__PROBLEM TO WORK ON__. Go through the data and copy every line in which "labels" appears.

════════

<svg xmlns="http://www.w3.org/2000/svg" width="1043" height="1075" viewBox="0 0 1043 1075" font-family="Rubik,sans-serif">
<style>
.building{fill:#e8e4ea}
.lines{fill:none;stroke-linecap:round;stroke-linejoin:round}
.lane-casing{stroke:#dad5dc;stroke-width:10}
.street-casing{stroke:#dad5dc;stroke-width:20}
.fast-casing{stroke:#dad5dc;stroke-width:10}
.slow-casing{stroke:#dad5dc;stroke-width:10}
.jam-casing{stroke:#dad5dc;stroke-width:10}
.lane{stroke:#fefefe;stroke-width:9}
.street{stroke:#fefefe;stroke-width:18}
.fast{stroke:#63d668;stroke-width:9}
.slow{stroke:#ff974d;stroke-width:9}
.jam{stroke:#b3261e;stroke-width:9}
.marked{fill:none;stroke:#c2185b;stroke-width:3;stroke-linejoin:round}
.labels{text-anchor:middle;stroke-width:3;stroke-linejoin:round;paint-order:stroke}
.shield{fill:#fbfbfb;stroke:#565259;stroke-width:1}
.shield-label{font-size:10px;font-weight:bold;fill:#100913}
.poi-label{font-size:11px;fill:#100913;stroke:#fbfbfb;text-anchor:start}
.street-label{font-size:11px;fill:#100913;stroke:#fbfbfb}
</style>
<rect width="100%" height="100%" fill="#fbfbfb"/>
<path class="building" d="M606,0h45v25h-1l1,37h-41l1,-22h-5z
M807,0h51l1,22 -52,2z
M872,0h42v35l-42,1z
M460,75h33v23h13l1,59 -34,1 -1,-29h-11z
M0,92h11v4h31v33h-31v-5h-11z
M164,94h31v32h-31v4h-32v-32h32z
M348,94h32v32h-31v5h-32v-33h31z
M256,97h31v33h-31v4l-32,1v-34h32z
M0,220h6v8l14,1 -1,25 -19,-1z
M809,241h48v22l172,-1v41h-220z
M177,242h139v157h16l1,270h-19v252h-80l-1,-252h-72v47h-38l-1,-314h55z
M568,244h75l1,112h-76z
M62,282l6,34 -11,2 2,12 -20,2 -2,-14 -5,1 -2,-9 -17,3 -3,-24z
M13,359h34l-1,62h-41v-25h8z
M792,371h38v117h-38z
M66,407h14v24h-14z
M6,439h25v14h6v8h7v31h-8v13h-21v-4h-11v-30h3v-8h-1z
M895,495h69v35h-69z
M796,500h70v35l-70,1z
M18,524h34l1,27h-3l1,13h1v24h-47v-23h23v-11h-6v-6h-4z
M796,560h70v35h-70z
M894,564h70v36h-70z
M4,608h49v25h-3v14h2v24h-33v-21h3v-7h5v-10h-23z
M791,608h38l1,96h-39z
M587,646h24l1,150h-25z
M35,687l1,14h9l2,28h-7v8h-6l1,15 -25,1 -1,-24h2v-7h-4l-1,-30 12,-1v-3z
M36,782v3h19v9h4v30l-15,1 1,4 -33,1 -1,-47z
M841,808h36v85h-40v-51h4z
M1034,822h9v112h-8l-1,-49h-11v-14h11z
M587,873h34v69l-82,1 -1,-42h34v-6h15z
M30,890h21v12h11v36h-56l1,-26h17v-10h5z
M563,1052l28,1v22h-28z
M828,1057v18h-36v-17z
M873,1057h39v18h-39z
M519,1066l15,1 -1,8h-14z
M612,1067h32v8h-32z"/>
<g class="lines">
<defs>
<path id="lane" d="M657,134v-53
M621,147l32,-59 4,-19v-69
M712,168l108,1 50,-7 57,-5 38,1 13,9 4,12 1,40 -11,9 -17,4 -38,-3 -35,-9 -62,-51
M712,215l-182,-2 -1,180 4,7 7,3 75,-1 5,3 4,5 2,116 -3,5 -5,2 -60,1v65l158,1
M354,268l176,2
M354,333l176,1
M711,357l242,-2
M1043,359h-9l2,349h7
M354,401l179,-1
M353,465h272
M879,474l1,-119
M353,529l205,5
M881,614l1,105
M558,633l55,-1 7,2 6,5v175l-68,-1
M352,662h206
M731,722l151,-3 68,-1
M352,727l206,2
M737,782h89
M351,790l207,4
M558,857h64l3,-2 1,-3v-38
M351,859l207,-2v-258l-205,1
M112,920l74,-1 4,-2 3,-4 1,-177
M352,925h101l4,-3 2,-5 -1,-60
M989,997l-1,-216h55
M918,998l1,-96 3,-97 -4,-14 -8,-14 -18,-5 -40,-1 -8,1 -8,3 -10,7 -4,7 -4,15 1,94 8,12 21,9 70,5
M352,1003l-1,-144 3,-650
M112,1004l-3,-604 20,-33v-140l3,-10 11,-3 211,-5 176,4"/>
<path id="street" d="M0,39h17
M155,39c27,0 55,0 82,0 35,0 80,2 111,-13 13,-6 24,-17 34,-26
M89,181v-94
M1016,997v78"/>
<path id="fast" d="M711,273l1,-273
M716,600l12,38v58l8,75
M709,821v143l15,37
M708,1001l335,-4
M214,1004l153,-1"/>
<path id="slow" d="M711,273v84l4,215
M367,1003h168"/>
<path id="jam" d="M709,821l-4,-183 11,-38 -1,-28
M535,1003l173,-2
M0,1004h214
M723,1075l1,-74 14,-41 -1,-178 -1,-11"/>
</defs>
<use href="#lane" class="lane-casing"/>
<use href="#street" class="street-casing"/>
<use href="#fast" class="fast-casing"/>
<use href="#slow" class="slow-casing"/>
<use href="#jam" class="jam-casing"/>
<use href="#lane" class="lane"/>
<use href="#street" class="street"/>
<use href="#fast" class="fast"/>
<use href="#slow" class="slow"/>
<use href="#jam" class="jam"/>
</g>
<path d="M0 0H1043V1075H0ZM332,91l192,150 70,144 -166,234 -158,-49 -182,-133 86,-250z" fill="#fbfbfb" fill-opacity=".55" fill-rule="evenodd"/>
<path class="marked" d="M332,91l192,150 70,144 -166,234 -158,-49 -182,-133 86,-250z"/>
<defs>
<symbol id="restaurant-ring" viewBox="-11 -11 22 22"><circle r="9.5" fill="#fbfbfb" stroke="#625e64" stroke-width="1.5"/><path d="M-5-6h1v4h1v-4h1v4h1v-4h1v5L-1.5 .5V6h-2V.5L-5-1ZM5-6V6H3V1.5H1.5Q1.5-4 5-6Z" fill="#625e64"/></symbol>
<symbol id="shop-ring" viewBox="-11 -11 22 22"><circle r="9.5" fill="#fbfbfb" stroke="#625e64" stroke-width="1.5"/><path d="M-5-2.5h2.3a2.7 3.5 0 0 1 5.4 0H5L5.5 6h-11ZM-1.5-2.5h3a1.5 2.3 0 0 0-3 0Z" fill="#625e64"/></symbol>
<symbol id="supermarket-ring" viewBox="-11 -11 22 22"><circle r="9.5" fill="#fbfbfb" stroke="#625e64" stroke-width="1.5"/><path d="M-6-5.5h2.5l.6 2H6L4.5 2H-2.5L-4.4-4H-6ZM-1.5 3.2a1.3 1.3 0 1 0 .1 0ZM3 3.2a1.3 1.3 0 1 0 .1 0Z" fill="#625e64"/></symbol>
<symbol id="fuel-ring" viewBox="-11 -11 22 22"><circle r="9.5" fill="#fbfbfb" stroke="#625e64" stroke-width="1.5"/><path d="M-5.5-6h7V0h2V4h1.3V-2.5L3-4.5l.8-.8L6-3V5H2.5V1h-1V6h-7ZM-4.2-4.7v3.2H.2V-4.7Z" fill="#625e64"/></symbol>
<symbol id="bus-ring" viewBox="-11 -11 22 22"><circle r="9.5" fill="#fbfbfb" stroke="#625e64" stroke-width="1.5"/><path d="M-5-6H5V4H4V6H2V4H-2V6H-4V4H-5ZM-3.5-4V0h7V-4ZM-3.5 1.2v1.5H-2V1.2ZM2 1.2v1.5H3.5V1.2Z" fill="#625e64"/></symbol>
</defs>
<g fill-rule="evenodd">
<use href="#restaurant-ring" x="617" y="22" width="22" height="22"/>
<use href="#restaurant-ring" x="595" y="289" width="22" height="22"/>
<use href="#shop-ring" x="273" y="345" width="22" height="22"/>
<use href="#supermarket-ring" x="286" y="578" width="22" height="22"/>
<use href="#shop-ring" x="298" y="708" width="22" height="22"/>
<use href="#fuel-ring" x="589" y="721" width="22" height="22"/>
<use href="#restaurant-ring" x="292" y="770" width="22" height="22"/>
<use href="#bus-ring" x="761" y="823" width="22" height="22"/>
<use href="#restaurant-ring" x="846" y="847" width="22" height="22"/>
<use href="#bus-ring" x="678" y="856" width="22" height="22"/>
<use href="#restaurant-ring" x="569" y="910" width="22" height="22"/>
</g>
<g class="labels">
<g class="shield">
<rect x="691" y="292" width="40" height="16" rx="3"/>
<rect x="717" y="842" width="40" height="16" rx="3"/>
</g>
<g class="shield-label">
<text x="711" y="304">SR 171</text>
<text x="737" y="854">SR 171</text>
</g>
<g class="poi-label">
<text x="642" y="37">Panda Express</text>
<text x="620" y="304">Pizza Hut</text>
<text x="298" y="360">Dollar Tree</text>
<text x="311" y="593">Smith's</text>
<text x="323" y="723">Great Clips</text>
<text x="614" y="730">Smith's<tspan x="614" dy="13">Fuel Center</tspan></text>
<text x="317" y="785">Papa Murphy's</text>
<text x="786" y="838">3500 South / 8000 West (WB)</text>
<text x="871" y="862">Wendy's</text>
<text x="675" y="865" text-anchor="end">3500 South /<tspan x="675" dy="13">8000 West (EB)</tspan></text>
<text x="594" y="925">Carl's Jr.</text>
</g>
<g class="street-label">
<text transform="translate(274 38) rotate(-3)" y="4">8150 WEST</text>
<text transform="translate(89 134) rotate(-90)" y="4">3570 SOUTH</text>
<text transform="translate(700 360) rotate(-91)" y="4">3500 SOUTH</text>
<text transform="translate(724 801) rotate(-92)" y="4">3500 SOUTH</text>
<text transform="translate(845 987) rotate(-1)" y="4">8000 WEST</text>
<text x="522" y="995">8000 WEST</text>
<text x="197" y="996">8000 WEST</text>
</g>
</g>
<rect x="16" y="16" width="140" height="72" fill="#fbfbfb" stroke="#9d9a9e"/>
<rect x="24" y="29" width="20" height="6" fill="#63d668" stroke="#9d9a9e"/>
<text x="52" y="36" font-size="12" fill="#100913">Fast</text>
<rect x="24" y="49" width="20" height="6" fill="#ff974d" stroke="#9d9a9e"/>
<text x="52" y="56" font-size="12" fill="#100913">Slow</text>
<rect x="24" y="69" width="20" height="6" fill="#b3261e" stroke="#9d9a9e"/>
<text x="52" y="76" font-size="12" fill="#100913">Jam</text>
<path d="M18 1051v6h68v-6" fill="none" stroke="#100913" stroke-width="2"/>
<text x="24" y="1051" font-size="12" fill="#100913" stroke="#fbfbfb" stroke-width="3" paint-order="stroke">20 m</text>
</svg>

════════

__RESPONSE BOX__.
.labels{text-anchor:middle;stroke-width:3;stroke-linejoin:round;paint-order:stroke}
<g class="labels">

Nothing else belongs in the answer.